*Problem statement*. Beginning at the line containing "embarazo implica resistencia, un", repeat each line below exactly up to and including the line containing "03 Juin. 2018". Do not repeat the pictures.

*Available data*.
*** Block opens ***

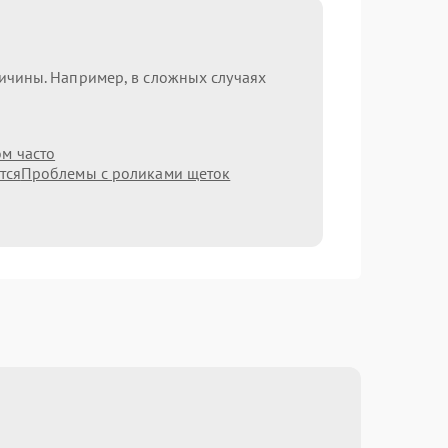
ричины. Например, в сложных случаях
ом часто
тся
Проблемы с роликами щеток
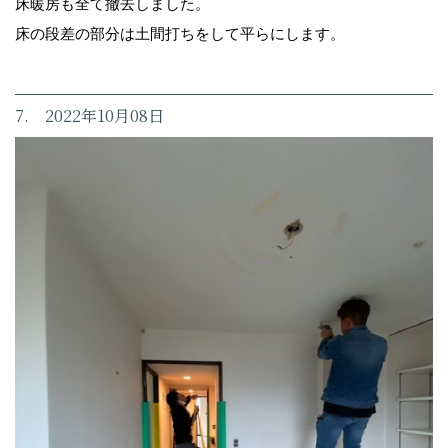
床暖房も全て撤去しました。
床の段差の部分は土間打ちをして平らにします。
7. 2022年10月08日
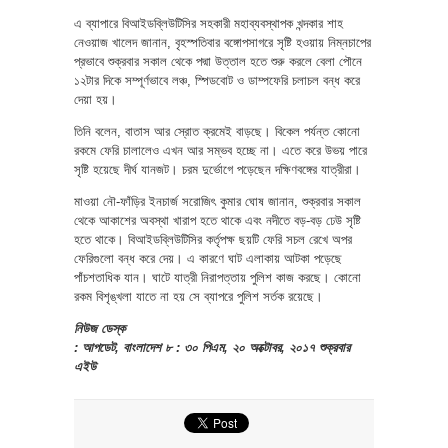
এ ব্যাপারে বিআইডব্লিউটিসির সহকারী মহাব্যবস্থাপক খন্দকার শাহ
নেওয়াজ খালেদ জানান, বৃহস্পতিবার বঙ্গোপসাগরে সৃষ্টি হওয়ায় নিম্নচাপের
প্রভাবে শুক্রবার সকাল থেকে পদ্মা উত্তাল হতে শুরু করলে বেলা পৌনে
১২টার দিকে সম্পূর্ণভাবে লঞ্চ, স্পিডবোট ও ডাম্পফেরি চলাচল বন্ধ করে
দেয়া হয়।
তিনি বলেন, বাতাস আর স্রোত ক্রমেই বাড়ছে। বিকেল পর্যন্ত কোনো
রকমে ফেরি চালালেও এখন আর সম্ভব হচ্ছে না। এতে করে উভয় পারে
সৃষ্টি হয়েছে দীর্ঘ যানজট। চরম দুর্ভোগে পড়েছেন দক্ষিণবঙ্গের যাত্রীরা।
মাওয়া নৌ-ফাঁড়ির ইনচার্জ সরোজিৎ কুমার ঘোষ জানান, শুক্রবার সকাল
থেকে আকাশের অবস্থা খারাপ হতে থাকে এবং নদীতে বড়-বড় ঢেউ সৃষ্টি
হতে থাকে। বিআইডব্লিউটিসির কর্তৃপক্ষ ছয়টি ফেরি সচল রেখে অপর
ফেরিগুলো বন্ধ করে দেয়। এ কারণে ঘাট এলাকায় আটকা পড়েছে
পাঁচশতাধিক যান। ঘাটে যাত্রী নিরাপত্তায় পুলিশ কাজ করছে। কোনো
রকম বিশৃঙ্খলা যাতে না হয় সে ব্যাপরে পুলিশ সর্তক রয়েছে।
নিউজ ডেস্ক
: আপডেট, বাংলাদেশ ৮ : ৩০ পিএম, ২০ অক্টোবর, ২০১৭ শুক্রবার
এইউ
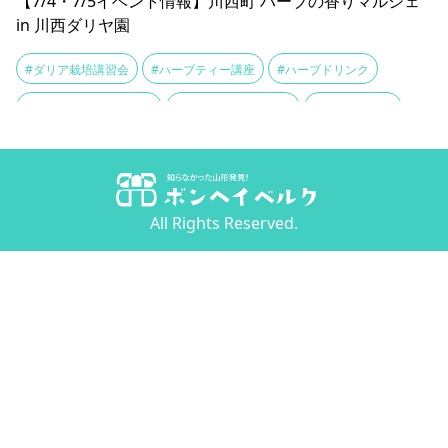
【7/4・7/5イベント情報】川西町 ハーブの香りマルシェ
in 川西ダリヤ園
#ダリア栽培講習会
#ハーブティー講座
#ハーブドリンク
#ハーブの香りマルシェ
#ラベンダークラフト
#川西ダリヤ園
All Rights Reserved.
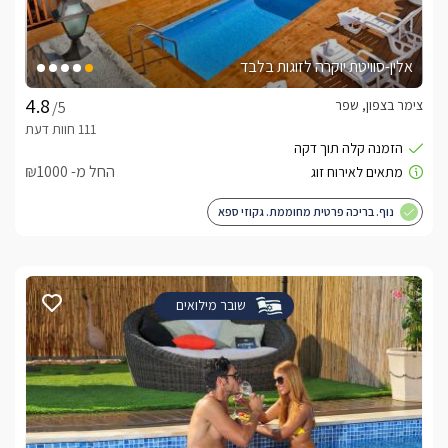
אלין-סוויטת יוקרה לזוגות בלבד
צימר בצפון, שפר
/5
החל מ- ₪1000
נוף. בריכה פרטית מחוממת. גקוזי ספא
שובר מילואים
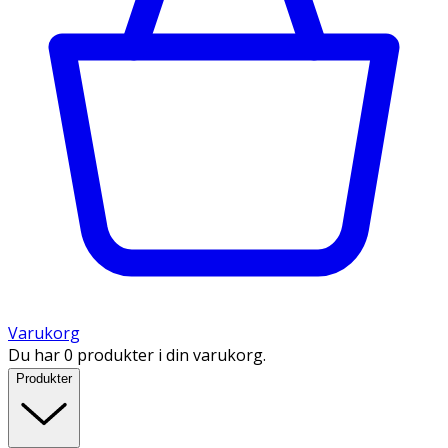
Varukorg
Du har 0 produkter i din varukorg.
Produkter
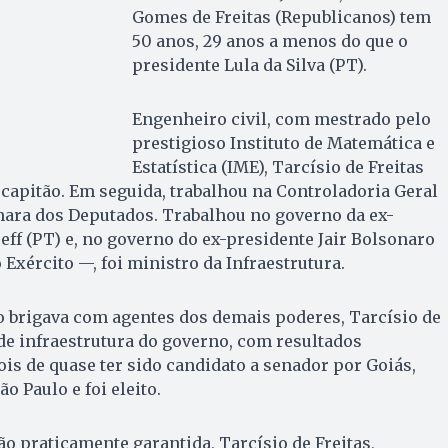
Gomes de Freitas (Republicanos) tem
50 anos, 29 anos a menos do que o
presidente Lula da Silva (PT).
Engenheiro civil, com mestrado pelo
prestigioso Instituto de Matemática e
Estatística (IME), Tarcísio de Freitas
capitão. Em seguida, trabalhou na Controladoria Geral
mara dos Deputados. Trabalhou no governo da ex-
ff (PT) e, no governo do ex-presidente Jair Bolsonaro
Exército —, foi ministro da Infraestrutura.
o brigava com agentes dos demais poderes, Tarcísio de
 de infraestrutura do governo, com resultados
ois de quase ter sido candidato a senador por Goiás,
o Paulo e foi eleito.
ão praticamente garantida, Tarcísio de Freitas,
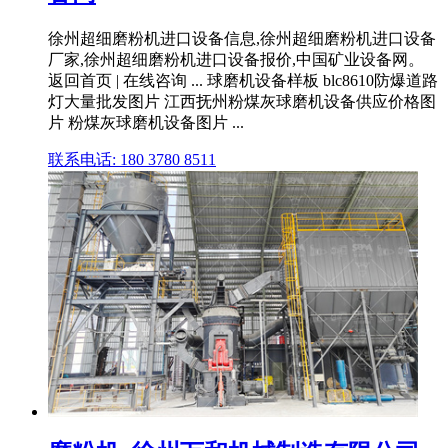
徐州超细磨粉机进口设备信息,徐州超细磨粉机进口设备
厂家,徐州超细磨粉机进口设备报价,中国矿业设备网。
返回首页 | 在线咨询 ... 球磨机设备样板 blc8610防爆道路
灯大量批发图片 江西抚州粉煤灰球磨机设备供应价格图
片 粉煤灰球磨机设备图片 ...
联系电话: 180 3780 8511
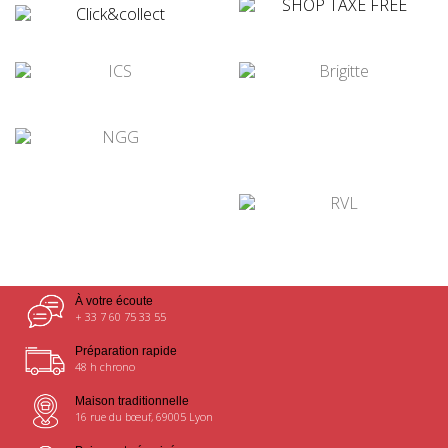
¤
¤
¤
¤
¤
¤
À votre écoute
+ 33 7 60 75 33 55
Préparation rapide
48 h chrono
Maison traditionnelle
16 rue du bœuf, 69005 Lyon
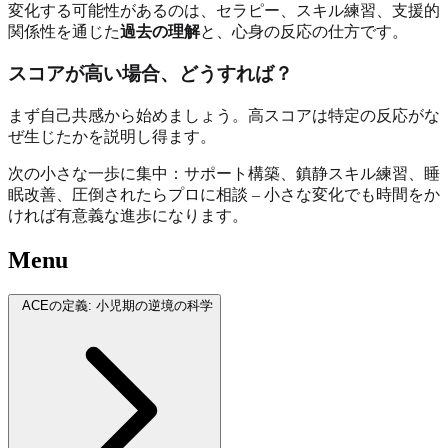
変化する可能性があるのは、セラピー、スキル練習、支援的
関係性を通じた
過去の理解
と、心身の反応の仕方です。
スコアが高い場合、どうすれば？
まず自己共感から始めましょう。高スコアは特定の反応がな
ぜ生じたかを説明し得ます。
次の小さな一歩に集中：サポート構築、鎮静スキル練習、睡
眠改善、圧倒されたらプロに相談 – 小さな変化でも時間をか
ければ有意義な進歩になります。
Menu
ACEの定義: 小児期の逆境の科学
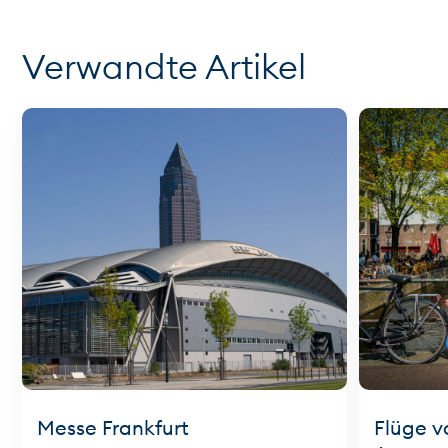
Verwandte Artikel
Messe Frankfurt
Flüge v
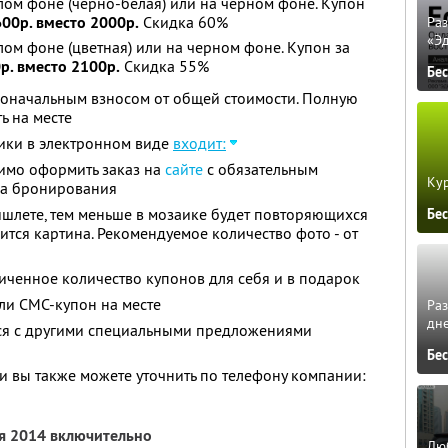
ом фоне (черно-белая) или на черном фоне. Купон
600р. вместо 2000р.
Скидка 60%
Ра
«Э
ом фоне (цветная) или на черном фоне. Купон за
р. вместо 2100р.
Скидка 55%
Бе
воначальным взносом от общей стоимости. Полную
ь на месте
аики в электронном виде
входит:
имо оформить заказ на
сайте
с обязательным
Кур
да бронирования
шлете, тем меньше в мозаике будет повторяющихся
Бе
ится картина. Рекомендуемое количество фото - от
ченное количество купонов для себя и в подарок
ли СМС-купон на месте
Ра
дне
тся с другими специальными предложениями
Бе
 вы также можете уточнить по телефону компании:
ря 2014 включительно
Люб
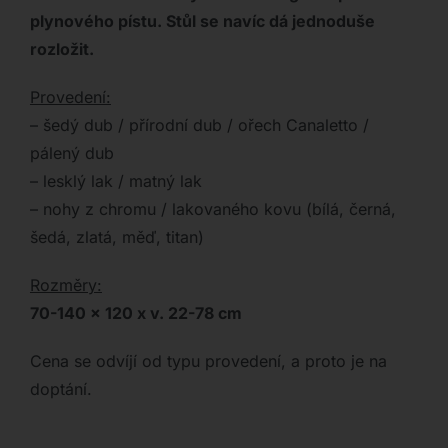
plynového pístu. Stůl se navíc dá jednoduše
rozložit.
Provedení:
– šedý dub / přírodní dub / ořech Canaletto /
pálený dub
– lesklý lak / matný lak
– nohy z chromu / lakovaného kovu (bílá, černá,
šedá, zlatá, měď, titan)
Rozměry:
70-140 x 120 x v. 22-78 cm
Cena se odvíjí od typu provedení, a proto je na
doptání.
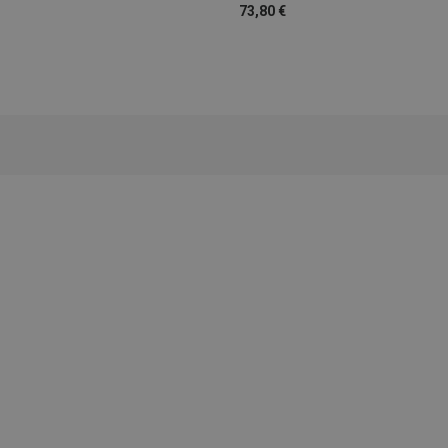
73,80 €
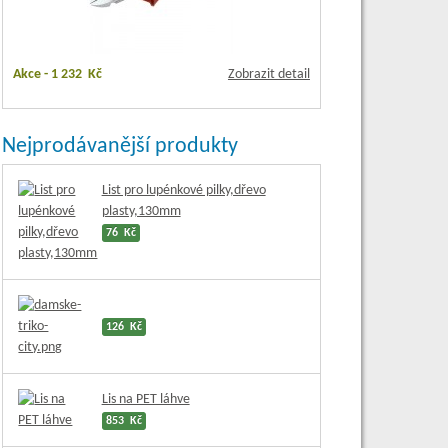
Akce -
1 232 Kč
Zobrazit detail
Nejprodávanější produkty
List pro lupénkové pilky,dřevo
plasty,130mm
76 Kč
126 Kč
Lis na PET láhve
853 Kč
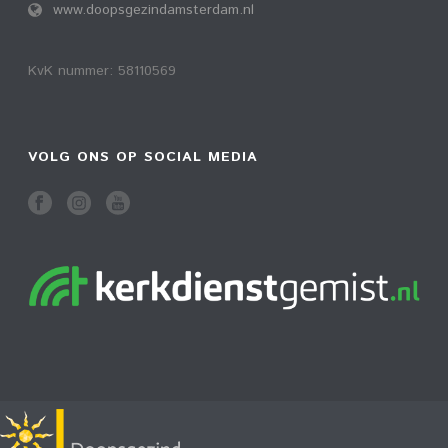
www.doopsgezindamsterdam.nl
KvK nummer: 58110569
VOLG ONS OP SOCIAL MEDIA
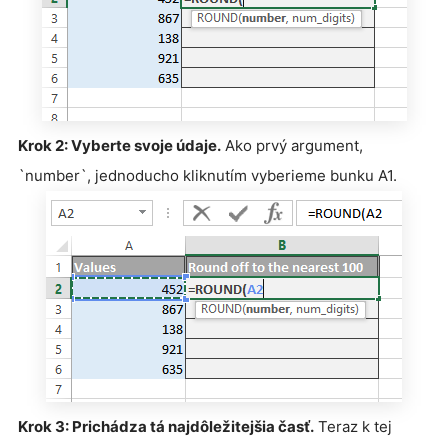
Krok 2: Vyberte svoje údaje.
Ako prvý argument,
`number`, jednoducho kliknutím vyberieme bunku A1.
Krok 3: Prichádza tá najdôležitejšia časť.
Teraz k tej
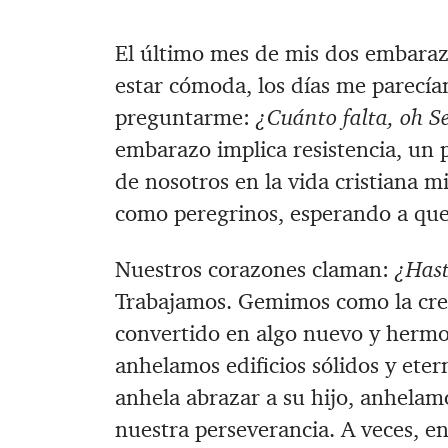
El último mes de mis dos embaraz
estar cómoda, los días me parecía
preguntarme:
¿Cuánto falta, oh S
embarazo implica resistencia, un 
de nosotros en la vida cristiana
como peregrinos, esperando a que 
Nuestros corazones claman:
¿Hast
Trabajamos. Gemimos como la cre
convertido en algo nuevo y hermos
anhelamos edificios sólidos y et
anhela abrazar a su hijo, anhelam
nuestra perseverancia. A veces, e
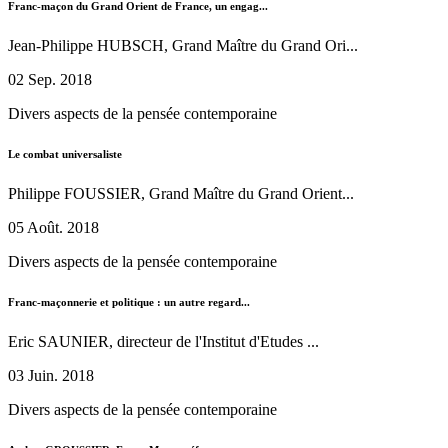
Franc-maçon du Grand Orient de France, un engag...
Jean-Philippe HUBSCH, Grand Maître du Grand Ori...
02 Sep. 2018
Divers aspects de la pensée contemporaine
Le combat universaliste
Philippe FOUSSIER, Grand Maître du Grand Orient...
05 Août. 2018
Divers aspects de la pensée contemporaine
Franc-maçonnerie et politique : un autre regard...
Eric SAUNIER, directeur de l'Institut d'Etudes ...
03 Juin. 2018
Divers aspects de la pensée contemporaine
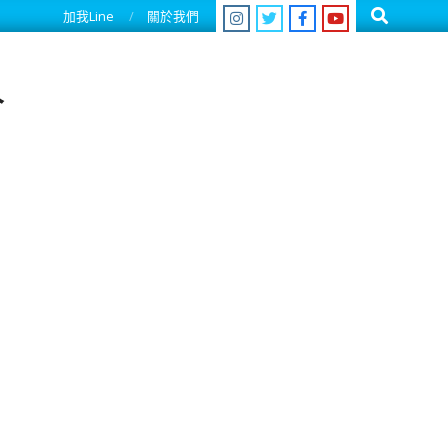
Search
加我Line
關於我們
人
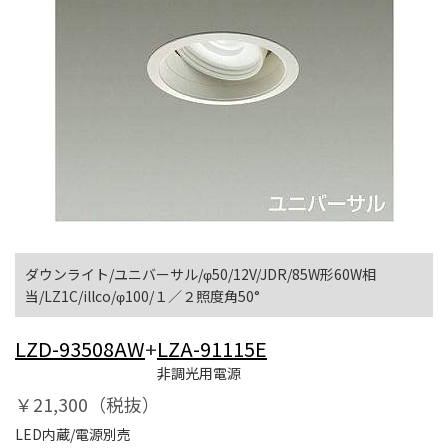
ダウンライト/ユニバーサル/φ50/12V/JDR/85W形60W相
当/LZ1C/illco/φ100/１／２照度角50°
LZD-93508AW
+
LZA-91115E
非調光用電源
￥21,300（税抜）
LED内蔵/電源別売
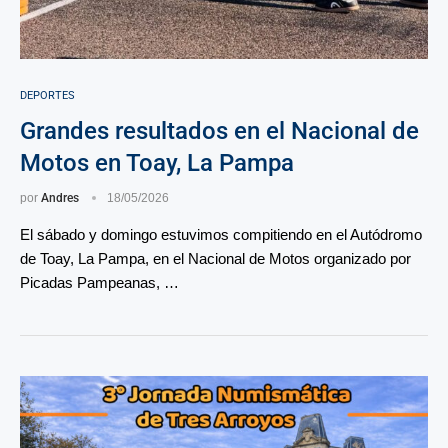
DEPORTES
Grandes resultados en el Nacional de
Motos en Toay, La Pampa
por
Andres
18/05/2026
El sábado y domingo estuvimos compitiendo en el Autódromo
de Toay, La Pampa, en el Nacional de Motos organizado por
Picadas Pampeanas, …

*** Block closes ***

*Output of the task*.
embarazo implica resistencia, un 
de nosotros en la vida cristiana
como peregrinos, esperando a que 
Nuestros corazones claman:
¿Hast
Trabajamos. Gemimos como la cre
convertido en algo nuevo y hermos
anhelamos edificios sólidos y et
anhela abrazar a su hijo, anhelam
nuestra perseverancia. A veces, e
Franc-maçon du Grand Orient de France, un engag...
Jean-Philippe HUBSCH, Grand Maître du Grand Ori...
02 Sep. 2018
Divers aspects de la pensée contemporaine
Le combat universaliste
Philippe FOUSSIER, Grand Maître du Grand Orient...
05 Août. 2018
Divers aspects de la pensée contemporaine
Franc-maçonnerie et politique : un autre regard...
Eric SAUNIER, directeur de l'Institut d'Etudes ...
03 Juin. 2018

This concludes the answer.